7. Desire in the Waste Land
Enjoying nothing, desiring nothing but this power
In Miller's world the exchange of women among men produces no perceived value--not because women ought not be treated as objects, nor because, as in The Great Gatsby, they are too symbolically valuable to be shared, but because they are too many for any bonding debt to accrue among the men. In market terms, women are worthless.[73] They exist in Tropic of Capricorn, as Curley's "digging" suggests, in the abundance of a ready natural resource. The abundance, however, is urban rather than natural: all women are on display, as are the commodities on Miller's Broadway. Curley "industriously" enforces Miller's sexual aesthetic on a recalcitrant object:
He took pleasure in degrading her. I could scarcely blame him for it, she was such a prim, priggish bitch in her street clothes. You'd almost swear she didn't own a cunt, the way she carried herself in the street. Naturally, when he got her alone he made her pay for her highfalutin' ways.[74]
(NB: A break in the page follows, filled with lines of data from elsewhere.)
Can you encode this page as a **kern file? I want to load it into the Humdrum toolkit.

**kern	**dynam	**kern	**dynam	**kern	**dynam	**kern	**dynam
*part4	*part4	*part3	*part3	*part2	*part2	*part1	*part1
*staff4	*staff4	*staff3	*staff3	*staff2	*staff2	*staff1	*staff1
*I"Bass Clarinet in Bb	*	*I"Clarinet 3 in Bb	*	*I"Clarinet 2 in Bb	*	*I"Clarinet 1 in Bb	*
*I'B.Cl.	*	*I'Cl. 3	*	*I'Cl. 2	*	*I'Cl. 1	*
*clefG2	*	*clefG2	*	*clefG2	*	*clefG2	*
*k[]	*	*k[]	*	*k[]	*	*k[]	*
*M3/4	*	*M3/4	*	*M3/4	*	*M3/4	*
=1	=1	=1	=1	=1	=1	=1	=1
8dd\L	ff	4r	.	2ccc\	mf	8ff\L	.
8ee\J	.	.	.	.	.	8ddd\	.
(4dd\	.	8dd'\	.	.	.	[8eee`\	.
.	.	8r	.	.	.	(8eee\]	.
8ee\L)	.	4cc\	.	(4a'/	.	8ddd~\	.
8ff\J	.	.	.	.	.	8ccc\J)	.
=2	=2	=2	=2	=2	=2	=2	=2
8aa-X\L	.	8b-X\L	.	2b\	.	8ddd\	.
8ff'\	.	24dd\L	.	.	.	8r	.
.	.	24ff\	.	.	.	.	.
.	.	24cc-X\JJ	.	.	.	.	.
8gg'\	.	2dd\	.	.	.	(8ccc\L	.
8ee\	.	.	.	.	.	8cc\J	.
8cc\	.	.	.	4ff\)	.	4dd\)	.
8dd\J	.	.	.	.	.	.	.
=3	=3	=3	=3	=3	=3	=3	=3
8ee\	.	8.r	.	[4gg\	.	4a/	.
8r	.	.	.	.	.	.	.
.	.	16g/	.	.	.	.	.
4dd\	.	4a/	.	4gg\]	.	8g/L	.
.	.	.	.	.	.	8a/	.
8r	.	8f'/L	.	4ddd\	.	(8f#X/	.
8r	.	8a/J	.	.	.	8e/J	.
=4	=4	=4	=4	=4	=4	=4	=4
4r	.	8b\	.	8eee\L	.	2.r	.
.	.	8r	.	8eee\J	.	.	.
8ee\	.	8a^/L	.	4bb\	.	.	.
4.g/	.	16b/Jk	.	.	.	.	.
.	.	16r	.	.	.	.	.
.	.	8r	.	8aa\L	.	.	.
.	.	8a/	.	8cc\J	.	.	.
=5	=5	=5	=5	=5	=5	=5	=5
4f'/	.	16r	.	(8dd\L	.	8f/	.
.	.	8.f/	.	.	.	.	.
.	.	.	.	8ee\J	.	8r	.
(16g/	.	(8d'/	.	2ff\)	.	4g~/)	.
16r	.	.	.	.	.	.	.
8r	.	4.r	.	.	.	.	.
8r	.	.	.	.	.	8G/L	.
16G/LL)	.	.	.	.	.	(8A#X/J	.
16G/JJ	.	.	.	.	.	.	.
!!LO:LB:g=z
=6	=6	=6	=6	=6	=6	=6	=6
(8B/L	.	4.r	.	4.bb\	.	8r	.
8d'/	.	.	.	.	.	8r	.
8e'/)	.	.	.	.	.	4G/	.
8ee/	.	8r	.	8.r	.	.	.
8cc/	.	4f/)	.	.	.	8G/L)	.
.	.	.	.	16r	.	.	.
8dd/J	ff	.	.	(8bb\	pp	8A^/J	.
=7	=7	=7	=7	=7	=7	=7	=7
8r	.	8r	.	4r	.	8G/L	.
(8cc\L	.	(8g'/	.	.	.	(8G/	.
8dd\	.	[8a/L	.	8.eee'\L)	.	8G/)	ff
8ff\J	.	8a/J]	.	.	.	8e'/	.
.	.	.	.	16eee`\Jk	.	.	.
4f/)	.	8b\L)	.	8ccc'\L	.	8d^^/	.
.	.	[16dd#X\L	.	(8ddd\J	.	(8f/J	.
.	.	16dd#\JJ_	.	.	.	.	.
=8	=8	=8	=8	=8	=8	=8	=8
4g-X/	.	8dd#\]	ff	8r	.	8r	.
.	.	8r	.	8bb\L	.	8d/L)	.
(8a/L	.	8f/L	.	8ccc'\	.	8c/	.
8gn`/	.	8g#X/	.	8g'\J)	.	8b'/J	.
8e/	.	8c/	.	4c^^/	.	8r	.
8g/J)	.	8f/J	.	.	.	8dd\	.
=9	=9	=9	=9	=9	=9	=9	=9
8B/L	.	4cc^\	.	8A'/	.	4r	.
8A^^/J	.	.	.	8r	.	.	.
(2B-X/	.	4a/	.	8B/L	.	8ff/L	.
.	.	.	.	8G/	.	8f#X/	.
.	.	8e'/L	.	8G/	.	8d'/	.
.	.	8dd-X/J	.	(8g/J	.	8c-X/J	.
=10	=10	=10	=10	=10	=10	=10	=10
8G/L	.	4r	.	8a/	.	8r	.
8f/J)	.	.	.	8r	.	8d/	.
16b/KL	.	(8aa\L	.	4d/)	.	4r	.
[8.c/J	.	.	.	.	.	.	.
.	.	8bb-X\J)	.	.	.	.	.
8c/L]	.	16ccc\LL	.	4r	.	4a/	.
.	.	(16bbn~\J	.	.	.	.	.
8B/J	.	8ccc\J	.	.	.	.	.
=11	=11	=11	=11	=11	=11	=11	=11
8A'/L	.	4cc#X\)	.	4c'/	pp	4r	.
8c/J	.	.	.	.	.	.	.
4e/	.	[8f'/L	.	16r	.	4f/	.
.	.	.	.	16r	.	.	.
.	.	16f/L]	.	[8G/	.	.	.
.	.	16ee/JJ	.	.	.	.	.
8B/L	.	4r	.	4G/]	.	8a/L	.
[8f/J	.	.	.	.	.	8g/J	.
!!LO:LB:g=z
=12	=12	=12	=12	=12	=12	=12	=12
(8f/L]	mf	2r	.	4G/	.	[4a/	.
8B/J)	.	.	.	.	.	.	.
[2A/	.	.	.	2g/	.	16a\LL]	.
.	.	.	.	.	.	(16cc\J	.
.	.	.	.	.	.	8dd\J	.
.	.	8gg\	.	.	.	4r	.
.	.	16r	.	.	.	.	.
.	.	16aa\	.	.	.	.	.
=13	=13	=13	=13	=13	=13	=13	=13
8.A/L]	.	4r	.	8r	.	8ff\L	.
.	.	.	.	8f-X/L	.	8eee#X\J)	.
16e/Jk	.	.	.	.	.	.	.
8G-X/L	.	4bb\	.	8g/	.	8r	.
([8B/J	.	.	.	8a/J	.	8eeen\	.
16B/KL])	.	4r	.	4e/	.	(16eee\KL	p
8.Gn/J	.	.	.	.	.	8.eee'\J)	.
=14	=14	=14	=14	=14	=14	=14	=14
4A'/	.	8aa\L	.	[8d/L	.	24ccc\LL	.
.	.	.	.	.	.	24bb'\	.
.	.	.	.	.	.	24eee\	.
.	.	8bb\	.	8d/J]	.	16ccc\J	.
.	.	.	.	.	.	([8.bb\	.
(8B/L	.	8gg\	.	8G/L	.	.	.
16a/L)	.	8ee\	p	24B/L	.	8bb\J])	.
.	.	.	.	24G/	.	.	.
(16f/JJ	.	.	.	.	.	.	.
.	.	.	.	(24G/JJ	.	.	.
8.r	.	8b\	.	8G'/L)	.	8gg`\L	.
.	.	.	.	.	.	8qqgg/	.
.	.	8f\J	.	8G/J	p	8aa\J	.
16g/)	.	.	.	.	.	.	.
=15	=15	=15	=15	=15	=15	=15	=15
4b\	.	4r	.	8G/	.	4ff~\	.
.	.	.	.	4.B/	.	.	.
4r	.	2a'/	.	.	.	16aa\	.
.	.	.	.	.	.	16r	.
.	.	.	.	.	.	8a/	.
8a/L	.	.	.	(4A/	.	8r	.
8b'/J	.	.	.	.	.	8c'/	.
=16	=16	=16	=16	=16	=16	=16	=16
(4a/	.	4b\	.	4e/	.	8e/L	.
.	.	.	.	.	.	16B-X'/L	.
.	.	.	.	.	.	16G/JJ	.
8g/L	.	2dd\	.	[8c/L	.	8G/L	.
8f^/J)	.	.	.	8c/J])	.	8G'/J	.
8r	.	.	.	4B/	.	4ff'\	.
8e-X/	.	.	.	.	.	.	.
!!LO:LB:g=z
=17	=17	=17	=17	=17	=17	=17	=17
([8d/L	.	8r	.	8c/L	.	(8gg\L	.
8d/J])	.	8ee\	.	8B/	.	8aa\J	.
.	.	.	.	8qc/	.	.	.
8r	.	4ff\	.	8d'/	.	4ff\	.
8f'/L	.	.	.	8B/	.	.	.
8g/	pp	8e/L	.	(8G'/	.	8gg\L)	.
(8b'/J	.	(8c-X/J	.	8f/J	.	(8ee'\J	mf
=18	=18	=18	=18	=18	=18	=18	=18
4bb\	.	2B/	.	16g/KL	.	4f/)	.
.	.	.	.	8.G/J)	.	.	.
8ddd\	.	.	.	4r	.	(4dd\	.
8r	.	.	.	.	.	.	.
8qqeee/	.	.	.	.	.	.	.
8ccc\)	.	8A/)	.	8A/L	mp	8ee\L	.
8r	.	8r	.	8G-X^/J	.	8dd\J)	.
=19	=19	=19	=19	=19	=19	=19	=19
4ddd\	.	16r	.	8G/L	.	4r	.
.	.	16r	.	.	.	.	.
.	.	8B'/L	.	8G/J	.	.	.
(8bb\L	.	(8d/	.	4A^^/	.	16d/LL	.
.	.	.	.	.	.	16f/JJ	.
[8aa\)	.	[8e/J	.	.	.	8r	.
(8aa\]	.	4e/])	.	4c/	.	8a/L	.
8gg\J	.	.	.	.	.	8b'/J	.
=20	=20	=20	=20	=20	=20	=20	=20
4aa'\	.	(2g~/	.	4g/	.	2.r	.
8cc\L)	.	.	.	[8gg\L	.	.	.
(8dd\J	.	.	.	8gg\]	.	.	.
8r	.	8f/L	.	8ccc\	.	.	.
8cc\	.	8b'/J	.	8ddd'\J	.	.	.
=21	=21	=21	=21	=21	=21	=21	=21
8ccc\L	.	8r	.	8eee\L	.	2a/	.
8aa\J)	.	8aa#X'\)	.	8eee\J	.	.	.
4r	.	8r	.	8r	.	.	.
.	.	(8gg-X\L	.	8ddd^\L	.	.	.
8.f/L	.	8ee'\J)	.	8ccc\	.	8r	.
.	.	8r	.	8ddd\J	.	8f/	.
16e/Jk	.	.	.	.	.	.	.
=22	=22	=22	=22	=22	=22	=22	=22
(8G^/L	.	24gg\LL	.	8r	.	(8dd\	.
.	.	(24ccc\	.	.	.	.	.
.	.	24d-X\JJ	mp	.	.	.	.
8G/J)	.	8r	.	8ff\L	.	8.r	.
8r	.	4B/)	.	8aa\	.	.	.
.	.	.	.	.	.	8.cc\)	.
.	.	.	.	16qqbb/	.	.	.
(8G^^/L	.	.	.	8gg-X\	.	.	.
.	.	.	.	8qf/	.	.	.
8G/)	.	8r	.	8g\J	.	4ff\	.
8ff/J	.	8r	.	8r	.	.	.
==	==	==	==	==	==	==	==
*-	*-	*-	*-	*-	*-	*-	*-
In a city where all women are on display in the show window of male desire there is no basis for ownership or exchange because unlimited supply exceeds demand: sexual satisfaction is pursued through chance encounters.[75] Value, if anywhere, resides in the recitation of the encounter. The stories Miller and his men share, the "notes" they compare, create a metonymic chain of desire that threads through these encounters. This series of anecdotes constitutes Miller's society of men as it constitutes Miller's narrative aesthetics: "Going back in a flash over the women I've known. It's like a chain which I've forged out of my own misery. Each one bound to the other."[76]
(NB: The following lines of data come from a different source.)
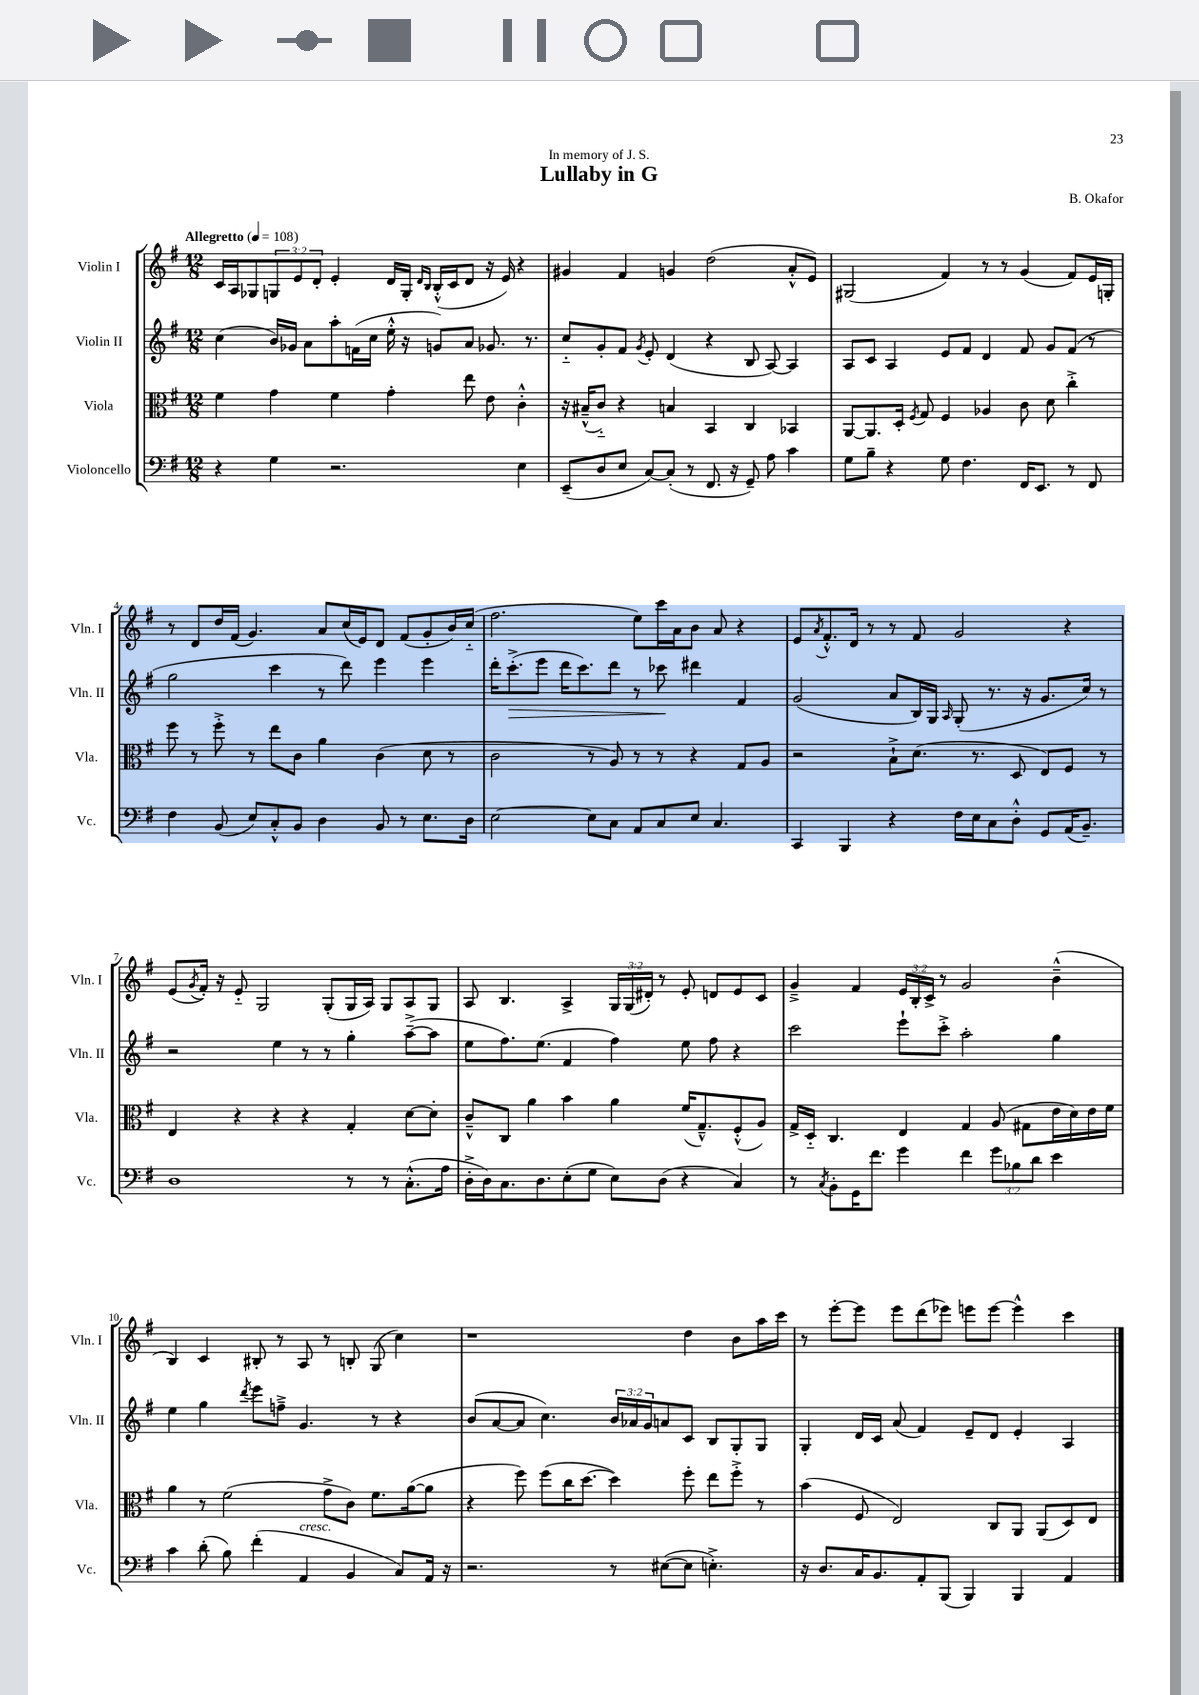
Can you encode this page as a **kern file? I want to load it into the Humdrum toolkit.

**kern	**kern	**kern	**kern
*staff4	*staff3	*staff2	*staff1
*clefF4	*clefC3	*clefG2	*clefG2
*k[f#]	*k[f#]	*k[f#]	*k[f#]
*M12/8	*M12/8	*M12/8	*M12/8
*MM108	*MM108	*MM108	*MM108
4r	4f#\	(4cc\	16c/LL
.	.	.	16A/J
.	.	.	8G-/
4G\	4g\	16b/LL)	12G/
.	.	16g-/JJ	.
.	.	.	12e/
.	.	8a\L	.
.	.	.	12d'/J
2.r	4f#\	8aa'\	4e'/
.	.	(16f\L	.
.	.	16cc\JJ	.
.	4g'\	16ee'^^\	16d/LL
.	.	16r	16G'/JJ
.	.	.	16qqd/LL
.	.	.	16qqB/JJ
.	.	8g/L)	(16B'^^/LL
.	.	.	16c/J
.	8ee\	8a/J	8d/J
.	8e\	8.g-/	16r
.	.	.	16e/)
4E\	4c'^^\	.	4r
.	.	8.r	.
=	=	=	=
(8EE~/L	16r	8cc'~/L	4g#/
.	(16B#~^^/LK	.	.
8D/	8c'~/J)	8g'/	.
8E/J	4r	8f#/J	4f#/
.	.	8qg/	.
[8C/L)	.	8e'/	.
(8C'/]J	4B/	(4d/	4g/
8r	.	.	.
8.FF#/	4BB/	4r	(2dd\
16r	.	.	.
8GG~/)	4C/	8B/	.
8A\	.	[8A/)	.
4c\	4BB-/	4A/]	8a'^^/L
.	.	.	8e/J)
=	=	=	=
8G\L	[8AA/L	8A/L	(2G#/
8B~\J	8.AA/]	8c/J	.
4r	.	4A/	.
.	16D'/Jk	.	.
.	8qF#/	.	.
.	8G/	.	.
8G\	4F#/	8e/L	4f#/)
4.F#\	.	8f#/J	.
.	4A-/	4d/	8r
.	.	.	8r
16FF#/LK	8c\	8f#/	(4g/
8.EE/J	.	.	.
.	8d\	8g/L	.
8r	4cc'^\	(8f#/J	8f#/L)
8FF#/	.	8r	16e/L
.	.	.	16G'/JJ
=	=	=	=
4F#\	8ff#\	2gg\	8r
.	8r	.	8d/L
(8BB/	8ff#'^\	.	16dd/L
.	.	.	(16f#/JJ
8E/L)	8r	.	4.g/)
8C'^^/	8ee\L	4ccc\	.
8BB/J	8c\J	.	.
4D\	4a\	8r	8a/L
.	.	8ddd\)	(16cc/L
.	.	.	16e/J)
8BB/	(4c\	4eee\	8d/J
8r	.	.	(8f#/L
8.E\L	8d\	4eee\	8g'/
.	8r	.	16b/L)
16D\Jk	.	.	(16cc'~/JJ
=	=	=	=
[2E\	2c\	16ddd'\LK	2.ff#\
.	.	(8.ccc'^\	.
.	.	8eee\J	.
.	.	16ddd\LK	.
.	.	8.ccc\)	.
8E\]L	8r	.	.
8C\J	8A/)	8ddd\J	.
8AA/L	8r	8r	8ee\L)
8C/	8r	8ccc-\	16ccc\L
.	.	.	16a\J
8E/J	4r	4ddd#\	8b\J
4.C/	.	.	8a/
.	8G/L	4f#/	4r
.	8A/J	.	.
=	=	=	=
4CC/	2r	(2g/	8e/L
.	.	.	8qa/
.	.	.	8.f#'^^/
4BBB/	.	.	.
.	.	.	16d/Jk
.	.	.	8r
4r	8B`^\L	8a/L	8r
.	(8.d\J	16B/L)	8f#/
.	.	16G/JJ	.
.	.	16qqA/	.
16F#\LL	.	(8G'/	2g/
16E\J	8.r	.	.
8C\	.	8.r	.
8D'^^\J	8D/	.	.
.	.	16r	.
8GG/L	8E/L)	8.g/L	.
(16AA/K	8F#/J	.	4r
8.BB~/J)	.	16cc/Jk)	.
.	8r	8r	.
=	=	=	=
1D	4E/	2r	(8e/L
.	.	.	8qg/
.	.	.	16f#'/Jk)
.	.	.	16r
.	4r	.	8e'~/
.	.	.	2G/
.	4r	4ee\	.
.	4r	8r	.
.	.	8r	(8G'/L
8r	4G'/	4gg'\	16G/L
.	.	.	16A/JJ)
8r	.	.	8G/L
(8.C'^^\L	[8d\L	([8aa~^\L	8A/
.	8d'\]J	8aa\]J	8G/J
16A\Jk	.	.	.
=	=	=	=
16D'^\LL	8c~^^/L	8ee\L	8A/
16D\J)	.	.	.
8.C\	8C/J	8.ff#\)	4.B/
.	4a\	.	.
8.D\	.	(8.ee\J	.
(8E'\	4b\	4f#/	4A^/
8G\J	.	.	.
8E\L)	4a\	4ff#\)	24G/LL
.	.	.	(24G/
.	.	.	24d#'/JJ)
(8D\J	.	.	8r
4r	(16f#/LK	8ee\	8e'/
.	8.G~^^/)	.	.
.	.	8ff#\	8d/L
4C/)	(8F#'^^/	4r	8e/
.	8A/J)	.	8c/J
=	=	=	=
8r	16G^/LL	2ccc\	4g~^/
.	16D'~/JJ	.	.
8qC/	.	.	.
8BB'\L	4.C/	.	.
16GG\K	.	.	4f#/
8.f#\J	.	.	.
4g\	4E/	8eee`\L	24e/LL
.	.	.	24B'/
.	.	.	24c^/JJ
.	.	8ccc'^\J	8r
4f#\	4G/	2aa'\	2g/
12g\L	(8A/	.	.
12B-\	.	.	.
.	8G#\L	.	.
12d\J	.	.	.
4e\	16e\L	4gg\	(4b~^^\
.	16d\)	.	.
.	16e\	.	.
.	16f#\JJ	.	.
=	=	=	=
4c\	4a\	4ee\	4B/)
(8d'\	8r	4gg\	4c/
8B\)	(2f#\	.	.
.	.	8qddd/	.
(4f#'\	.	8eee\L	8B#'/
.	.	8ff~^\J	8r
4AA/	.	4.g/	8A/
.	8g^\L	.	8r
4BB/	8c\J)	.	8B'/
.	8.f#\L	8r	(8G/
8C/L)	.	4r	4cc\)
.	([16a\k	.	.
16AA/Jk	8a\]J	.	.
16r	.	.	.
=	=	=	=
2.r	4r	(8b/L	1r
.	.	[8a/	.
.	8ff#\)	8a/]J	.
.	(8ff#\L	4.cc\)	.
.	16cc\K	.	.
.	[8.dd\J	.	.
8r	4dd\])	24b/LL	.
.	.	24a-/	.
.	.	24g/J	.
([8E#\L	.	8a/	.
8E#\]J	8ff#'\	8c/J	4dd\
4.E'^\)	8ee\L	8B/L	.
.	8ff#'^\J	8G'/	8b\L
.	8r	8G/J	16aa\L
.	.	.	16ccc\JJ
=	=	=	=
16r	(4b\	4G'/	8r
8.D/L	.	.	.
.	.	.	[8eee'\L
16C/K	8F#/	16d/LL	8eee\]J
8.BB/	.	16c/JJ	.
.	2E/)	(8a/	8eee\L
8AA'/	.	4f#/)	(8ddd\
(8BBB/J	.	.	8eee-\J)
4BBB/)	.	8e~/L	8eee\L
.	8C/L	8d/J	[8eee\J
4BBB/	8AA/J	4e'/	4eee^^\]
.	(8AA/L	.	.
4AA/	8D/)	4A/	4ccc\
.	8E/J	.	.
==	==	==	==
*-	*-	*-	*-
Miller's sexual desire moves through Tropic of Capricorn's "The Land of Fuck" as through a sexual department store. Giving a brief description of each, he takes a partial inventory of "cunts": hysterical, seismographic, cannibalistic, masochistic, dithyrambic, porcupine, telegraphic, political, vegetative, religious, mammalian, cruising, glacial, and "miscellaneous cunts which defy category or description."[77] The movement of Miller's desire is metonymic, recapitulating the form of his narrative aesthetics--or, as Miller tells the story, anticipating the form of his narrative aesthetics. As a history of the "voice" of Tropic of Cancer, Tropic of Capricorn finally rejects women, as well as commodities, finding them inadequate objects of metonymic desire. Even while rehearsing his sexual exploits, Miller derides women as a source of satisfaction, giving his as yet unenlightened, sexualized self the pseudonym "Samson Lackawanna."[78] When the catalogue of "cunts" reaches absurd length, Miller turns and pointedly rejects the form of symbolic desire Nick envisions in the "fresh, green breast of the new world," mocking such aspiration in the contemptuous image of a "cunt which is all, and this we shall call the super-cunt, since it is not of this land at all but of that bright country to which we were long ago invited to fly." Where the impatient movement of Miller's narrative does not overrun symbolic sexual desire and the women who have served as the inadequate objects of his own metonymic desire, he gives the futility of "sexual calculation" one more turn, parodying the mythological visions of many of his modernist contemporaries. For them, as for Samson Lackawanna, it "was most imperative to find and enjoy the metaphysical fuck"[79]:
From Apis [Father Apis, the mantic bull] sprang the race of unicorns, that ridiculous beast of ancient writ whose learned brow lengthened into a gleaming phallus, and from the unicorn by gradual stages was derived the late-city man of which Oswald Spengler speaks. And from the dead cock of this sad specimen arose the giant skyscraper with its express elevators and observation towers. We are the last decimal point of sexual calculation; the world turns like a rotten egg in its crate of straw.[80]
At this point, Miller is but a step away from the "endless mathematical worlds" of Tropic of Cancer's "Arabian zero," whose history he is unraveling.[81] At "the last decimal point of sexual calculation," women, already reduced to objects, are repudiated, and sex gives way to writing, sexual desire to narrative desire. In concluding Tropic of Capricorn Miller will write:
I sat down to write her a letter telling her that I was so miserable over the thought of losing her that I had decided to begin a book about her, a book which would immortalize her. It would be a book, I said, such as no one had ever seen before. I rambled on ecstatically, and in the midst of it I suddenly broke off to ask myself why I was so happy.[82]
The answer to Miller's question is written everywhere in Tropic of Capricorn:
I realized that I had never the least interest in living, but only in this which I am doing now, something which is parallel to life, of it at the same time, and beyond it. [....] From childhood on I can see myself on the track of this specter, enjoying nothing, desiring nothing but this power, this ability. Everything else is a lie--everything I ever did or said which did not bear upon this. And that is pretty much the greater part of my life.[83]
But to move from the symbolic plenitude of the "super-cunt" to the world of auto-writing, Miller must first meet, and then escape, the object of his missive, the "lie" that is "everything else"--Mara.